**Exercise**
Transcribe the data underneath exactly. No images belong in your version.

**Given material**

.....

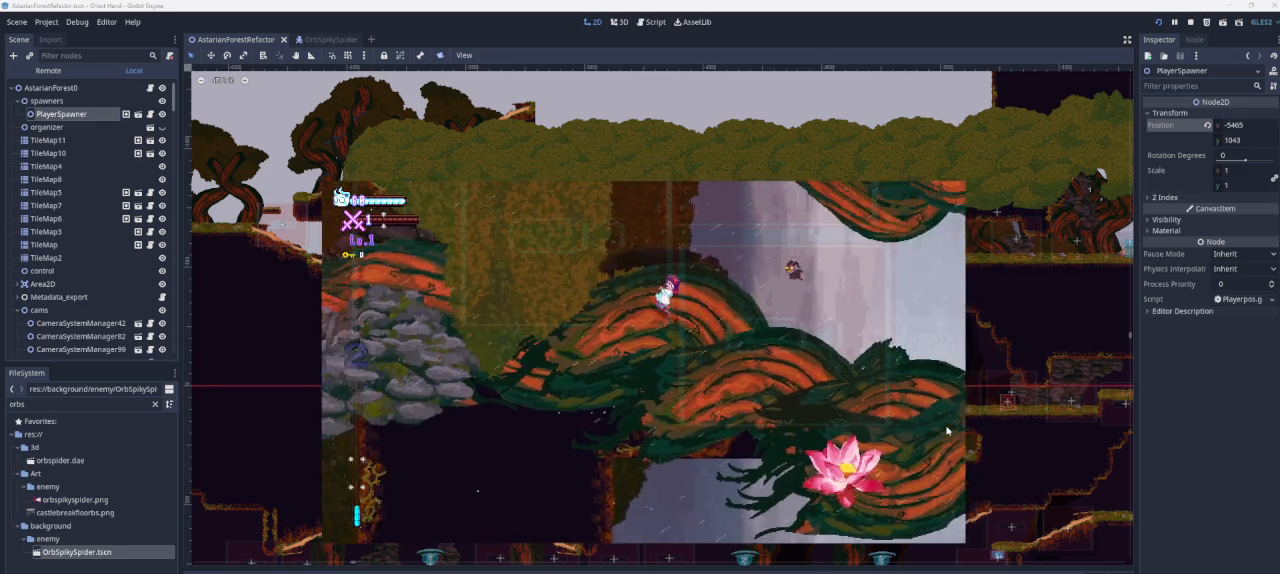
{"buttons": [], "left_stick": "right", "right_stick": "center", "events": [[33, "CROSS", "down"], [100, "left_stick", "right"], [400, "CROSS", "up"]]}
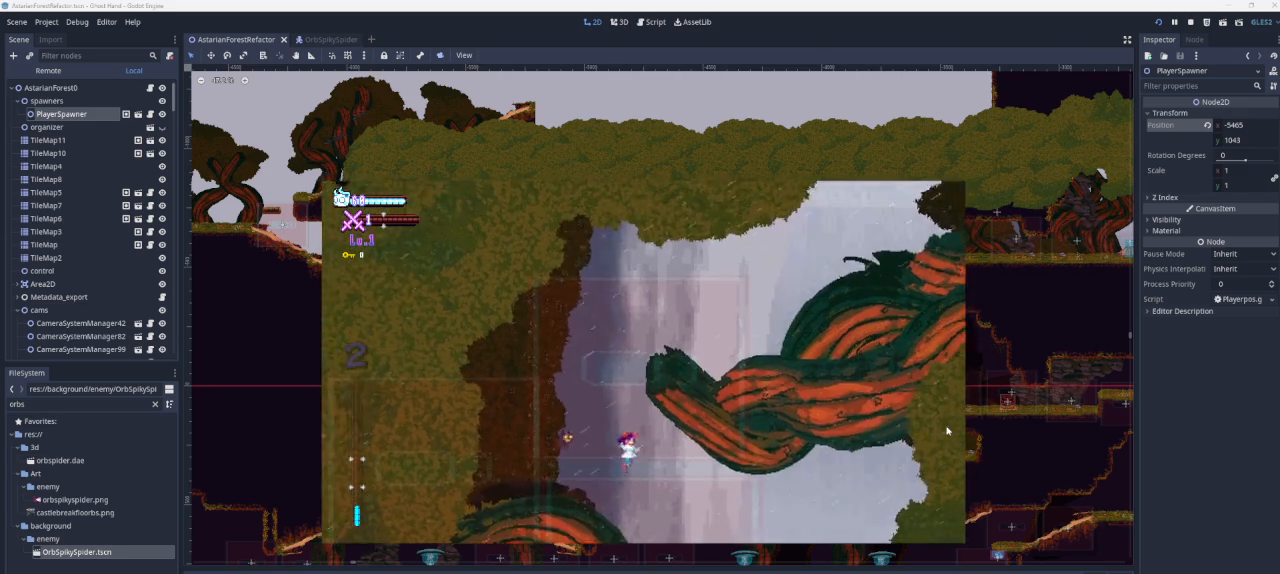
{"buttons": [], "left_stick": "right", "right_stick": "center", "events": [[33, "CROSS", "down"], [467, "CROSS", "up"]]}
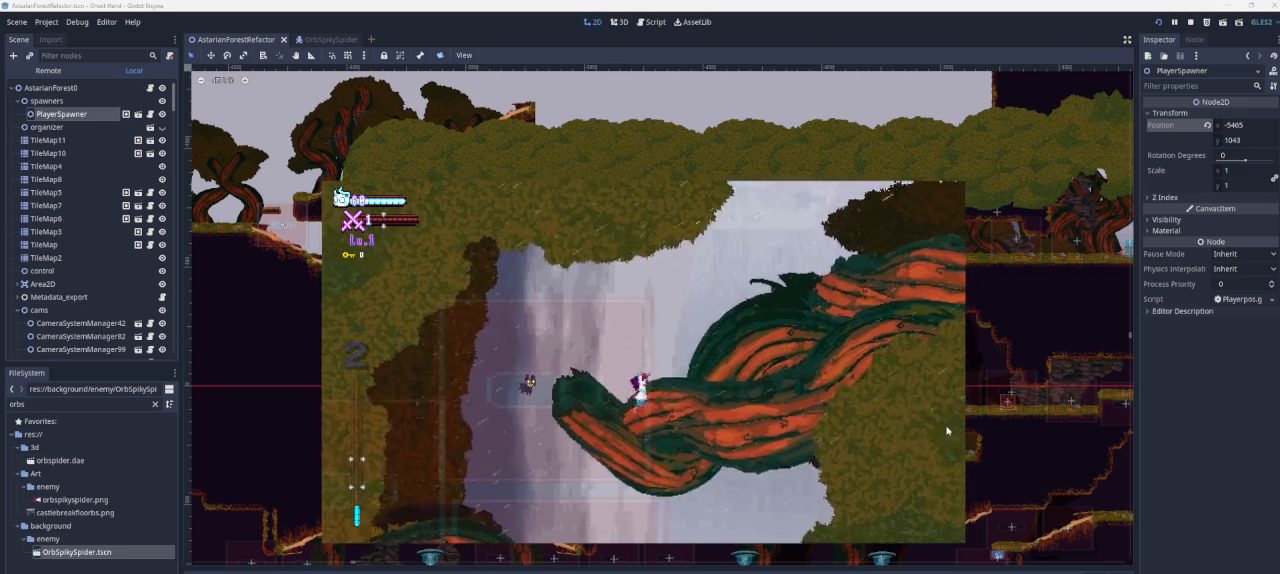
{"buttons": ["CROSS"], "left_stick": "right", "right_stick": "center", "events": [[267, "CROSS", "down"]]}
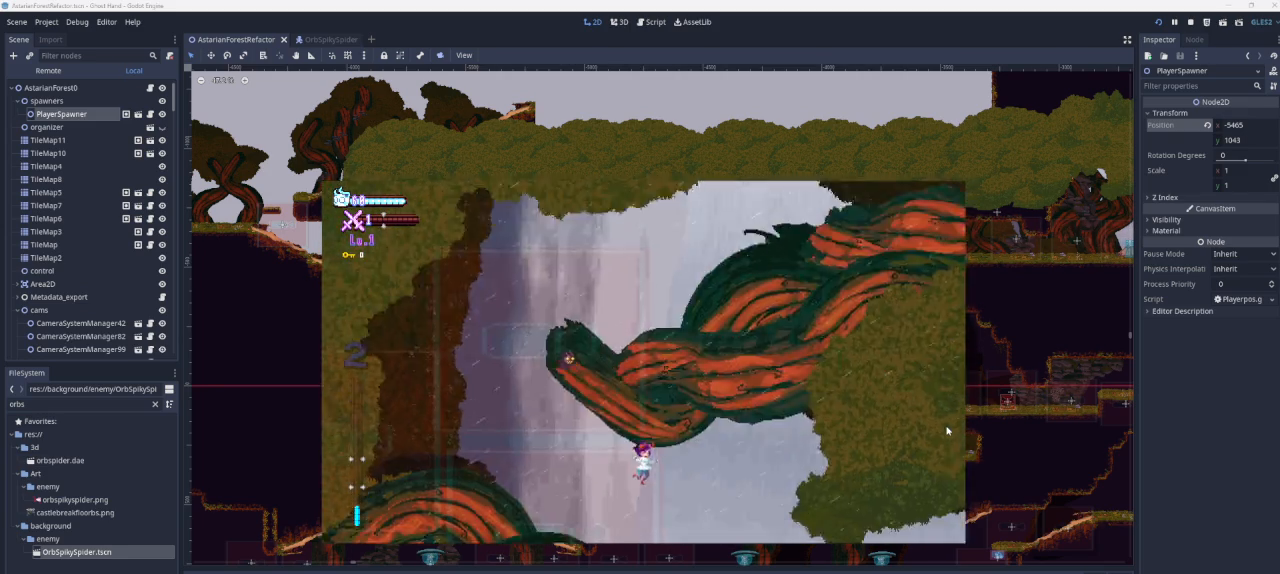
{"buttons": ["CROSS"], "left_stick": "left", "right_stick": "center", "events": [[133, "CROSS", "up"], [267, "left_stick", "left"], [500, "CROSS", "down"]]}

.....

**Written solution**
{"buttons": [], "left_stick": "right", "right_stick": "center", "events": [[33, "CROSS", "down"], [100, "left_stick", "right"], [400, "CROSS", "up"]]}
{"buttons": [], "left_stick": "right", "right_stick": "center", "events": [[33, "CROSS", "down"], [467, "CROSS", "up"]]}
{"buttons": ["CROSS"], "left_stick": "right", "right_stick": "center", "events": [[267, "CROSS", "down"]]}
{"buttons": ["CROSS"], "left_stick": "left", "right_stick": "center", "events": [[133, "CROSS", "up"], [267, "left_stick", "left"], [500, "CROSS", "down"]]}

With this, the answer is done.